What Is the Money Supply?
The money supply is the total amount of money circulating in an economy, including cash, coins, and the balances in bank accounts. Central banks track and influence it because too much money can fuel inflation, while too little can choke growth. It is one of the key dials of monetary policy.
How does the money supply work?
Add up every dollar in an economy and you get a bigger, stranger number than you might expect. It is not just the notes and coins in pockets and tills; it also includes the vast sums sitting in checking and savings accounts, money people can spend almost instantly even though they never touch it. Economists call that total the money supply, and they slice it into tiers from the most spendable cash down to less liquid savings.
The size of the money supply matters because money is what the whole economy runs on. When it grows, there is more cash chasing goods and services. When it shrinks, spending tends to cool.
The Analogy
Water in the economy's plumbing
Think of money as water flowing through the pipes of the economy. The money supply is how much water is in the system. Too little, and the pipes run dry, with businesses struggling to find funding. Too much, and the system floods, pushing up prices. The central bank acts like the utility, adjusting the flow.

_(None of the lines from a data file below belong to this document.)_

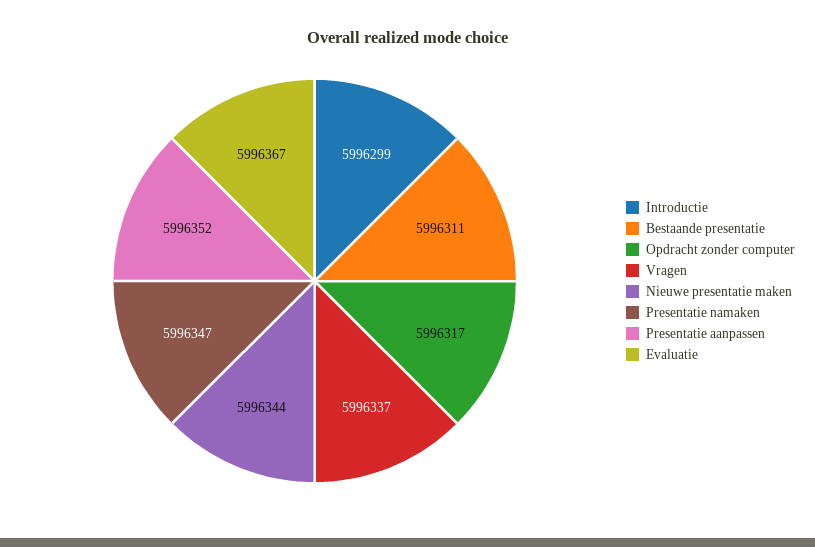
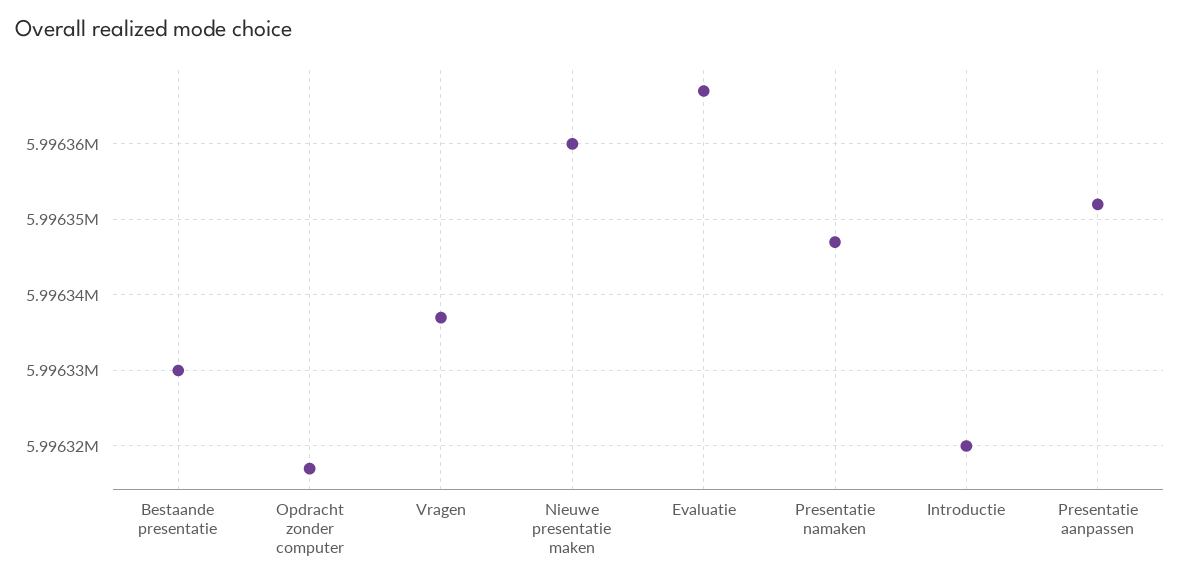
  {
-   "Introductie": 5996299,
+   "Introductie": 5996320,
-   "Bestaande presentatie": 5996311,
+   "Bestaande presentatie": 5996330,
    "Opdracht zonder computer": 5996317,
    "Vragen": 5996337,
-   "Nieuwe presentatie maken": 5996344,
+   "Nieuwe presentatie maken": 5996360,
    "Presentatie namaken": 5996347,
    "Presentatie aanpassen": 5996352,
    "Evaluatie": 5996367
  }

Who controls the money supply?
A nation's central bank, such as the Federal Reserve, steers the money supply as the heart of its monetary policy. It can expand the supply by cutting interest rates or buying assets through quantitative easing, and shrink it by doing the reverse. Most new money is actually created by ordinary banks when they make loans, which the central bank influences rather than controls outright.
Why does the money supply matter for inflation?

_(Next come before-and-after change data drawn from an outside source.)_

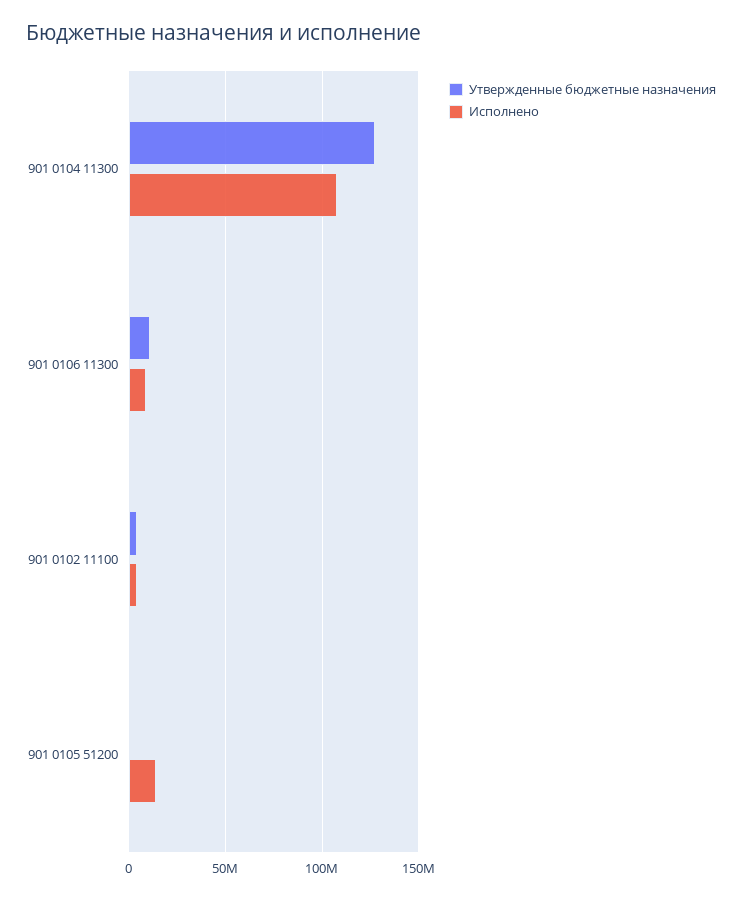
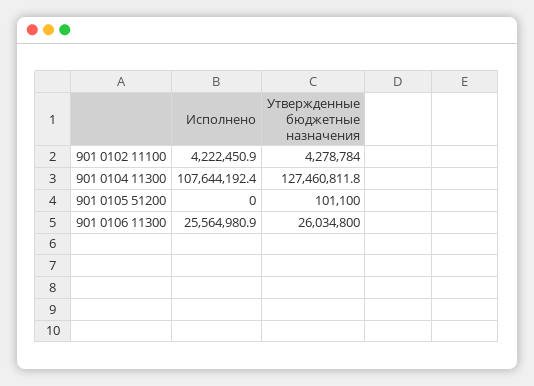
  {
    "Утвержденные бюджетные назначения": {
      "901 0104 11300": 127460811.8,
-     "901 0106 11300": 10000000,
+     "901 0106 11300": 26034800,
      "901 0102 11100": 4278784,
      "901 0105 51200": 101100
    },
    "Исполнено": {
      "901 0104 11300": 107644192.4,
-     "901 0106 11300": 10000000,
+     "901 0106 11300": 25564980.9,
      "901 0102 11100": 4222450.9,
-     "901 0105 51200": 15000000
+     "901 0105 51200": 0
    }
  }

The link between how much money exists and what it is worth is one of the oldest ideas in economics.
Red Flags & Pitfalls
Print too much and money loses value
If the supply of money grows much faster than the supply of real goods, each unit of currency buys less, which is inflation. Pushed to an extreme, flooding an economy with money can spiral into hyperinflation, as happened in 1920s Germany and in modern Venezuela. Keeping the money supply stable is a core part of keeping prices stable.
The TL;DR for Money Supply
At a Glance
- The money supply is all the money in an economy, from cash to bank balances.
- It is measured in tiers like M1 and M2, from most to least spendable.
- Central banks influence it through monetary policy to steer growth and inflation.
- Growing it too fast fuels inflation; shrinking it too much can choke the economy.